Ahora que los días corren como galgos hacia el 22 de diciembre, me doy cuenta de que la vida es una lotería abierta a premios gordos, medianos o  ratas, que es como decir ninguno. El deseo de mejorar siempre ha estado unido al propio funcionamiento cerebral. Por desgracia, sólo descansas de pensar en ir a mejor cuando tienes una seria avería en la cabeza que te hace transformar en sombras la realidad o tuteas al Altheimer. Respaldo sin fisuras que habiendo salud, lo demás debería puntuar más bien poco. Lo que sucede es que la narración de la injusticia siempre ha estado en el día a día de las personas con problemas y penurias. Oigo muchas cosas últimamente acerca de lo que se pretende hacer con el destino del mundo. Me conformaría con que no hubiera un mismo exilio común para los que nacen sin oportunidades. A los de mi generación que no han conocido guerras mundiales ni civiles, se nos ha educado en ese deseo de que “estando yo caliente, qué me importa a mi la gente”. Sinceramente, no creo que el corazón sea el órgano de nuestro cuerpo que genere el amor verdadero.
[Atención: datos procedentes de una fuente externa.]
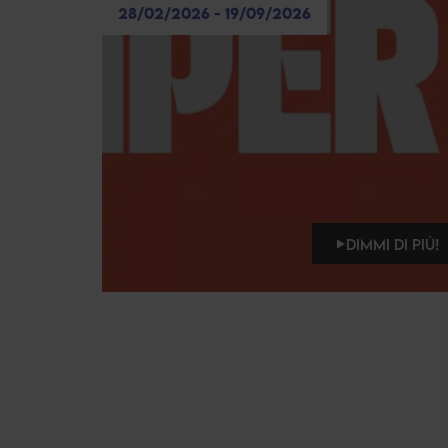
28/02/2026 - 19/09/2026
DIMMI DI PIÙ!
El sentido común. De ahí emana el poder de ser y de sentir. Parece que el dinero regresa a España y el año que viene va a haber más ayudas sociales para tanto necesitado. Tampoco es el corazón el que se desgarra dentro de nosotros cuando casos que nos asombran sufren las consecuencias de los desmanes conocidos en los últimos tiempos, y quien sabe si tendremos suficiente capacidad de recordar para no olvidar todos los nombres inculpados, encausados y encarcelados. Aquellos que tienen la virtud de la lógica no saben el gran don que tienen. Si en esta demencial crisis ha desaparecido fulminada la clase media, ¿qué habrá sido entonces de los miles y miles y miles que vivían con lo básico? Su lotería es malvivir, y la de otros es quejarnos por cómo viven de bien. La verdad es que siempre me ha gustado escuchar la noticia en 22 de diciembre de que el gordo ha tocado a un parado, ya sin subsidio y a punto de que el banco se quede con su casa. Esa sí que es una buena lotería que cambia una mala vida por una buena vida.